TO-DO ITEM.
Return every line from the records below that has the word "always".

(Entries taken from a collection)
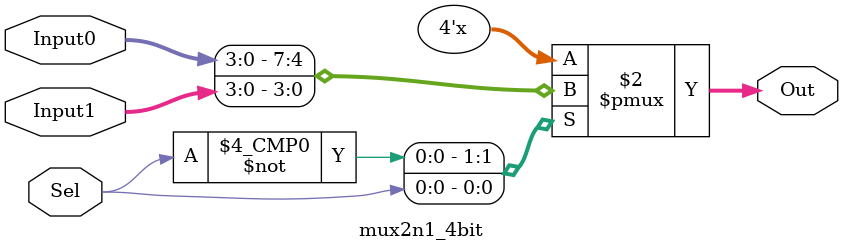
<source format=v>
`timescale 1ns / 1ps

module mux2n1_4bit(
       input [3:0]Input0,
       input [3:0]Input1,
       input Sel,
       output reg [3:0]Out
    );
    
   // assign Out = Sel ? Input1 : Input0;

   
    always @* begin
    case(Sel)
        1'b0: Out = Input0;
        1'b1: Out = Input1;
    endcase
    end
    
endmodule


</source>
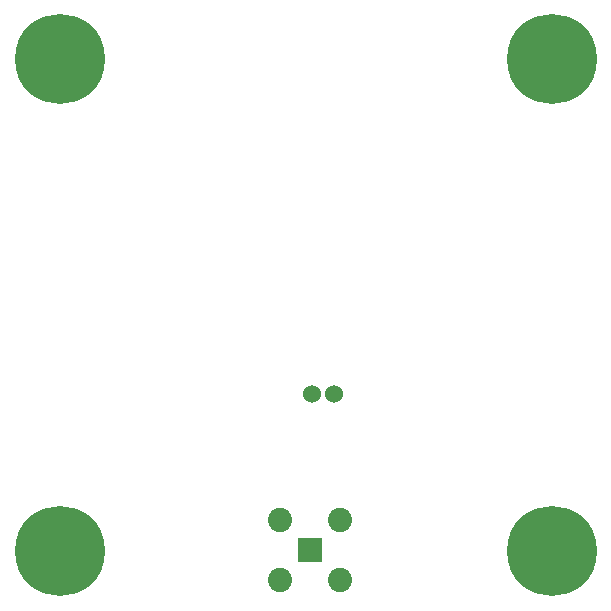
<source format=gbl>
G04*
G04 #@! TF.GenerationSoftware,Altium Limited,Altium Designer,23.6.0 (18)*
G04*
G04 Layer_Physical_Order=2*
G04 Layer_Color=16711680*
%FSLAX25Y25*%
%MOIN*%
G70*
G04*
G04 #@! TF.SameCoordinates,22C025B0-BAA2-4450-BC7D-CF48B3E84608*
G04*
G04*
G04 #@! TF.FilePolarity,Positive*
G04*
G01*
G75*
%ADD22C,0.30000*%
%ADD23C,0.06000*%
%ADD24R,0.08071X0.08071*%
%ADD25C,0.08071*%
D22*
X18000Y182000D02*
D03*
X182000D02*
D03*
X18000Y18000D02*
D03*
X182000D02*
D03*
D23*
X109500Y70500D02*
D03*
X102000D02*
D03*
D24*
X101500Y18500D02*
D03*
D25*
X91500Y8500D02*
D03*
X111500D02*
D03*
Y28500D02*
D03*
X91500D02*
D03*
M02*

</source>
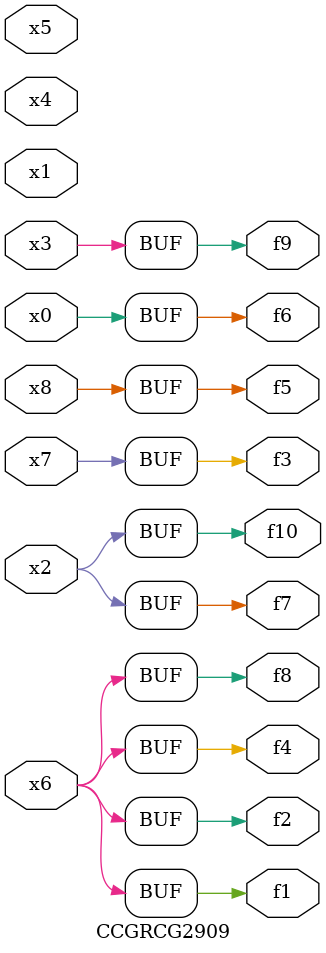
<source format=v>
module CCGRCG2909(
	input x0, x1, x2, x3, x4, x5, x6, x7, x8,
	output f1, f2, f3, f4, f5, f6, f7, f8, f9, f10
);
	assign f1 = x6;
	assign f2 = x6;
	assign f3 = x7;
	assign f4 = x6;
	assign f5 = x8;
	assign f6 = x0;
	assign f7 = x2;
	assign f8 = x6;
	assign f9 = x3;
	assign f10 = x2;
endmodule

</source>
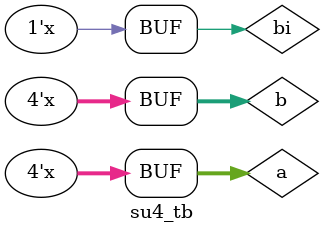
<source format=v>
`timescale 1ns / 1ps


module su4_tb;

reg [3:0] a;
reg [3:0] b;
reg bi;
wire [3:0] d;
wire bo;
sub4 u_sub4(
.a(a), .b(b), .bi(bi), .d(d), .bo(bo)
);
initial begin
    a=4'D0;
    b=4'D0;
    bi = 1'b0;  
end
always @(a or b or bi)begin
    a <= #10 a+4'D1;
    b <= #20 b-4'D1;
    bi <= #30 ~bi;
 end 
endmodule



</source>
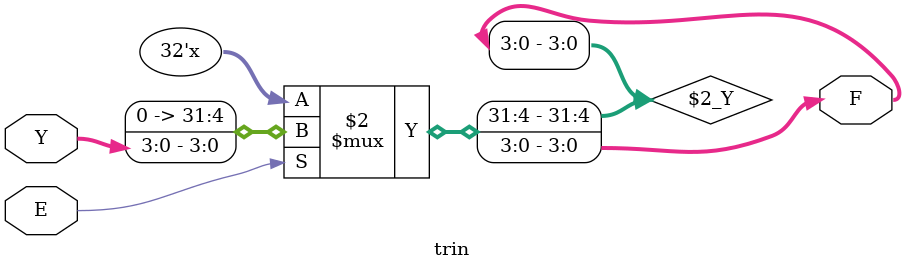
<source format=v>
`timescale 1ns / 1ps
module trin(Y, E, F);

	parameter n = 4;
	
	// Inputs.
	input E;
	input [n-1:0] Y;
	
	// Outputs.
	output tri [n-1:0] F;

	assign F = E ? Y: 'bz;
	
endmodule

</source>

---

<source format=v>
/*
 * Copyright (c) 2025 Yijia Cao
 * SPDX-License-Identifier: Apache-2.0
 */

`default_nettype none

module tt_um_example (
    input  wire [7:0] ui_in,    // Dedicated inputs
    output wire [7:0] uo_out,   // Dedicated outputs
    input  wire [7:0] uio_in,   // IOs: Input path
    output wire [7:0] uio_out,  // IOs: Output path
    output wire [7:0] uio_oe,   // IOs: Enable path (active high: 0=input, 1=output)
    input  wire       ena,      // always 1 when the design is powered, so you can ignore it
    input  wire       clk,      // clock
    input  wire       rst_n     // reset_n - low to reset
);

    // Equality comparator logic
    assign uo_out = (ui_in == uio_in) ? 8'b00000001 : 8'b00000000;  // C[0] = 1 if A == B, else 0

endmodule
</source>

---

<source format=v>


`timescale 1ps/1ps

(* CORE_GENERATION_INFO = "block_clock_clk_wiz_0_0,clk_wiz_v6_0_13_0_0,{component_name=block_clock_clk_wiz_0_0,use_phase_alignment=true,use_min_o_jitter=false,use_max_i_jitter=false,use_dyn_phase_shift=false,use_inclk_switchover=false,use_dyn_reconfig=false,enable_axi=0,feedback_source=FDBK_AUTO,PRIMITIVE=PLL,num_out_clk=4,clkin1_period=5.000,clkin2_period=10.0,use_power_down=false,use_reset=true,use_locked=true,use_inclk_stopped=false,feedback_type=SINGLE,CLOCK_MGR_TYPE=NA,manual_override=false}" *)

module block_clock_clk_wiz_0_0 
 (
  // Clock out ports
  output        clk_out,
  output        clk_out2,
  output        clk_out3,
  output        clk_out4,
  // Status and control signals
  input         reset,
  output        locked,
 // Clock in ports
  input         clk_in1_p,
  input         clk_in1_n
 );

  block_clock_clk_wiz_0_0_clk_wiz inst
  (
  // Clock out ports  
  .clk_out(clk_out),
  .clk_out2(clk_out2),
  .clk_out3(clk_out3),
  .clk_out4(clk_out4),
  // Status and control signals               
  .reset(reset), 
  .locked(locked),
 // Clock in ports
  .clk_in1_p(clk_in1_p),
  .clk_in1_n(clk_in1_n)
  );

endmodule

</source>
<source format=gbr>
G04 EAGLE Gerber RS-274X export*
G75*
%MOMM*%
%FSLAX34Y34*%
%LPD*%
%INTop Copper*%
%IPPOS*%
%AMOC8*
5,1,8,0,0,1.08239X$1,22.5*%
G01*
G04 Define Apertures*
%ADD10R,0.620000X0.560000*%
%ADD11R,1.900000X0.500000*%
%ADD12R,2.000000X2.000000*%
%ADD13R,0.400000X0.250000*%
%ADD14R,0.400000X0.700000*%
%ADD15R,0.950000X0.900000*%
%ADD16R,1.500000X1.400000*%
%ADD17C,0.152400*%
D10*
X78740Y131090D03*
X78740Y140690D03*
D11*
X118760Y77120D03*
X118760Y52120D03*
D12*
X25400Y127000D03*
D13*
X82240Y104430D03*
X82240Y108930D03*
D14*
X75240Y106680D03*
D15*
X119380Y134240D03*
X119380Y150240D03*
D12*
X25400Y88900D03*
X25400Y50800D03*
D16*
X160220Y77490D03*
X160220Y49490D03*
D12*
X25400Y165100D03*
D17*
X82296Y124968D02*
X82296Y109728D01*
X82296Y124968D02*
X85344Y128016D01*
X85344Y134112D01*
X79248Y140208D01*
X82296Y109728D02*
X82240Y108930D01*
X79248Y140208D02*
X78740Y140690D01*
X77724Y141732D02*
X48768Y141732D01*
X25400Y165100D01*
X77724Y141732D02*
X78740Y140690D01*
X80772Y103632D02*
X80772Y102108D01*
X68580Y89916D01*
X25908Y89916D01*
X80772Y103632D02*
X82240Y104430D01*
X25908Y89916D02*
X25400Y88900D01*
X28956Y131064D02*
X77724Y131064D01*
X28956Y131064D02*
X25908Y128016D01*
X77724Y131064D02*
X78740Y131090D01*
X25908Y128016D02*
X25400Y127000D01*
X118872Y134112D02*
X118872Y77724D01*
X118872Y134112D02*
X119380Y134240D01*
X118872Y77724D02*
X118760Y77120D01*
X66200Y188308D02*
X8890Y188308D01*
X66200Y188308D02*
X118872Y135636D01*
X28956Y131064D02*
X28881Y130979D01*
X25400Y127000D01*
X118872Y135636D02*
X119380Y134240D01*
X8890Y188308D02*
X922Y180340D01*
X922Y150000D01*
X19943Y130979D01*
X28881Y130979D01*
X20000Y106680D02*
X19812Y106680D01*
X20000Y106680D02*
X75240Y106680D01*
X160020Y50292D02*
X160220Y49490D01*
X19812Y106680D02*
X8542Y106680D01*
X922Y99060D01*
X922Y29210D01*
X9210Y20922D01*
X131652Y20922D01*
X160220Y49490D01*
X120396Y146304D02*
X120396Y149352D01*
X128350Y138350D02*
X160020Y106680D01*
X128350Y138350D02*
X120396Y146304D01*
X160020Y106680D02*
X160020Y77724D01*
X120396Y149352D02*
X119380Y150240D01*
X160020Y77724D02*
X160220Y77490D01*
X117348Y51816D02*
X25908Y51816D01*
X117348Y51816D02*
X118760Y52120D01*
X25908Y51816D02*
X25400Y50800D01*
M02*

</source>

RESPONSE BOX.
    always @* begin
always @(a or b or bi)begin
    input  wire       ena,      // always 1 when the design is powered, so you can ignore it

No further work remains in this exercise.